Nos concitoyens le savent bien : ouvrir des possibilités n’a jamais obligé quiconque à les mettre en œuvre. Permettre le diagnostic prénatal n’obligera personne à procéder à une interruption médicale de grossesse ; accepter l’euthanasie n’empêchera personne de préférer les soins palliatifs ; autoriser des couples homosexuels à mener à son terme leur projet parental n’empêchera pas les couples hétérosexuels d’en faire autant. Enfin, je ne vois pas en quoi la nationalisation d’enfants de parents français vous dérange…

Après avoir évoqué ces aspects « sociétaux », j’aimerais maintenant aborder la recherche sur l’embryon. Les écologistes souhaitent que nous sortions de l’actuel régime d’hypocrisie en autorisant une recherche encadrée. La loi se doit d’être lisible et intelligible.

Depuis 2004, 90 % des demandes d’autorisation ont reçu une réponse favorable de l’Agence de la biomédecine. L’interdiction relève surtout d’une sémantique visant à satisfaire les lobbies. Se cacher derrière ce terme tout en y dérogeant la plupart du temps est à mon sens irresponsable et trompeur. Voilà qui en dit long sur les influences qui pèsent sur la législation en matière de bioéthique…

Durant l’examen du présent projet de loi, vous avez également tenté de vous en prendre aux prérogatives des citoyens et de la représentation nationale.

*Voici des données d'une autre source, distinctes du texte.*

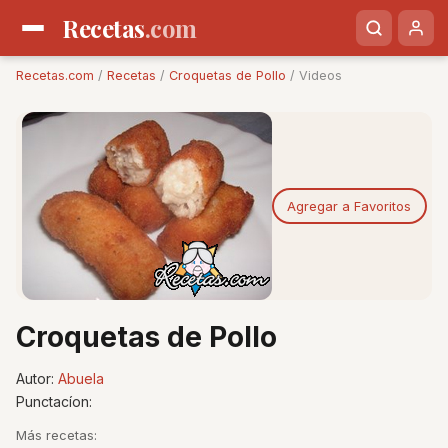
Recetas
.com
Recetas.com
/
Recetas
/
Croquetas de Pollo
/ Videos
Agregar a Favoritos
Croquetas de Pollo
Autor:
Abuela
Punctacíon:
Más recetas: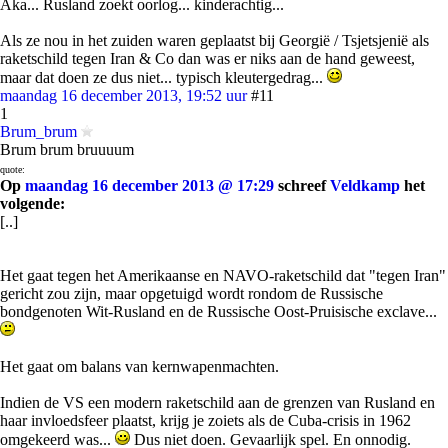
Aka... Rusland zoekt oorlog... kinderachtig...
Als ze nou in het zuiden waren geplaatst bij Georgië / Tsjetsjenië als
raketschild tegen Iran & Co dan was er niks aan de hand geweest,
maar dat doen ze dus niet... typisch kleutergedrag...
maandag 16 december 2013, 19:52 uur
#11
1
Brum_brum
Brum brum bruuuum
quote:
Op
maandag 16 december 2013 @ 17:29
schreef
Veldkamp
het
volgende:
[..]
Het gaat tegen het Amerikaanse en NAVO-raketschild dat "tegen Iran"
gericht zou zijn, maar opgetuigd wordt rondom de Russische
bondgenoten Wit-Rusland en de Russische Oost-Pruisische exclave...
Het gaat om balans van kernwapenmachten.
Indien de VS een modern raketschild aan de grenzen van Rusland en
haar invloedsfeer plaatst, krijg je zoiets als de Cuba-crisis in 1962
omgekeerd was...
Dus niet doen. Gevaarlijk spel. En onnodig.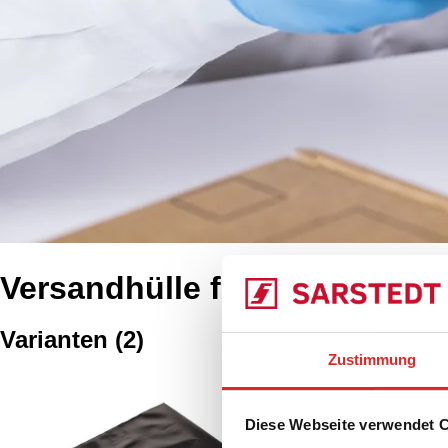
Versandhülle für freigestell
Varianten
(
2
)
Zustimmung
Versandhülle, PE,
Diese Webseite verwendet 
95.1410
|
Versandhülle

Depuis 1994, il appartient au Parlement d’édicter les règles en matière de bioéthique. La parole citoyenne ne doit pas être laissée de côté ; celle des « experts » doit être pesée et évaluée. Du reste, on ne peut pas véritablement parler d’ « experts en éthique » : il faut surtout prendre en compte l’expérience de terrain, le témoignage du citoyen, pour encadrer, anticiper ou suivre les évolutions des mœurs, de la société, de la recherche.

Nous devons aussi respecter la clause de révision, car le progrès technique avance souvent plus vite que le droit, qui est pourtant censé l’encadrer.

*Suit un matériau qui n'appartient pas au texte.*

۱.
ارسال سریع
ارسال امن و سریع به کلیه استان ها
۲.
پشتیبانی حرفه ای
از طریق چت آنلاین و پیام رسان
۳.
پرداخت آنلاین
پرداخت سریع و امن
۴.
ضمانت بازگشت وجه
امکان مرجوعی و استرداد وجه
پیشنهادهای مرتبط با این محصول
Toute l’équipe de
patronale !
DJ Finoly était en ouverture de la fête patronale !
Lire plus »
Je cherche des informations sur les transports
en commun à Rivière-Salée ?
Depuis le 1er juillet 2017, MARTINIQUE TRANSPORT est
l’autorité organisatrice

Les écologistes, je l’affirme de nouveau, sont attachés à ce que les décisions soient prises démocratiquement, c'est-à-dire par la représentation nationale ou par le peuple.

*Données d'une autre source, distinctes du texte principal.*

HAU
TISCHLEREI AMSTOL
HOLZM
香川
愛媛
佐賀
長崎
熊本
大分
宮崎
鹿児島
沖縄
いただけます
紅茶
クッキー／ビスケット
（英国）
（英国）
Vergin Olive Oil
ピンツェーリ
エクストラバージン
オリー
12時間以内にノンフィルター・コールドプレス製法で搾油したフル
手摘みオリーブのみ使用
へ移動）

En outre, le recours à de « pseudo-experts » pose parfois le problème de leur manque d’indépendance. La prévention n’est jamais excessive, s'agissant de conflits d’intérêts.

En réalité, c’est toute la déontologie de la vie publique qu’il convient de remettre à plat.

De fait, le propre des gouvernements néolibéraux est de prévoir des règles de santé favorables à des intérêts commerciaux. Progressivement, l’État se désengage du domaine de la santé – je pense que le projet de loi sur la dépendance en constituera encore une illustration saisissante –, laissant la place au secteur privé, qui s’y immisce petit à petit. Les entreprises pharmaceutiques sont cotées en bourse. La recherche publique est appauvrie et obligée de recourir à des fonds privés, si bien que ce sont les mêmes personnes qui développent une molécule et la jugent en vue de sa commercialisation.

Je m’en tiens là, mais je répète que des risques de dérives, dont il est essentiel de se prémunir, existent.

En résumé, l’approche écologiste de la bioéthique est fondée sur trois exigences : s’assurer que les citoyens puissent faire des choix libres et éclairés pour ce qui concerne leur vie et leur corps ; encadrer et accompagner les évolutions de la société et de la technique, de manière éthique et sans hypocrisie ; garantir l’indépendance des acteurs du secteur de la santé et de la thérapeutique.

C’est à cela que le législateur écologiste aspire : dépasser les tabous qui sclérosent la société et reconnaître aux citoyens les libertés auxquelles ils ont droit.

À ceux qui nous tiennent pour des utopistes, je répondrai que nous sommes pragmatiques : il est plus aisé de contrôler l’assistance médicale à la procréation dont veulent bénéficier certaines femmes sur notre territoire, plutôt que de les forcer à y recourir en Belgique ou aux Pays-Bas ; il est plus commode d’aider une personne en fin de vie sur notre territoire, plutôt que de la contraindre à se rendre en Suisse ; il est plus sain de permettre à des enfants issus d’une GPA de se construire une véritable identité sur notre territoire, plutôt que de leur opposer un rejet administratif.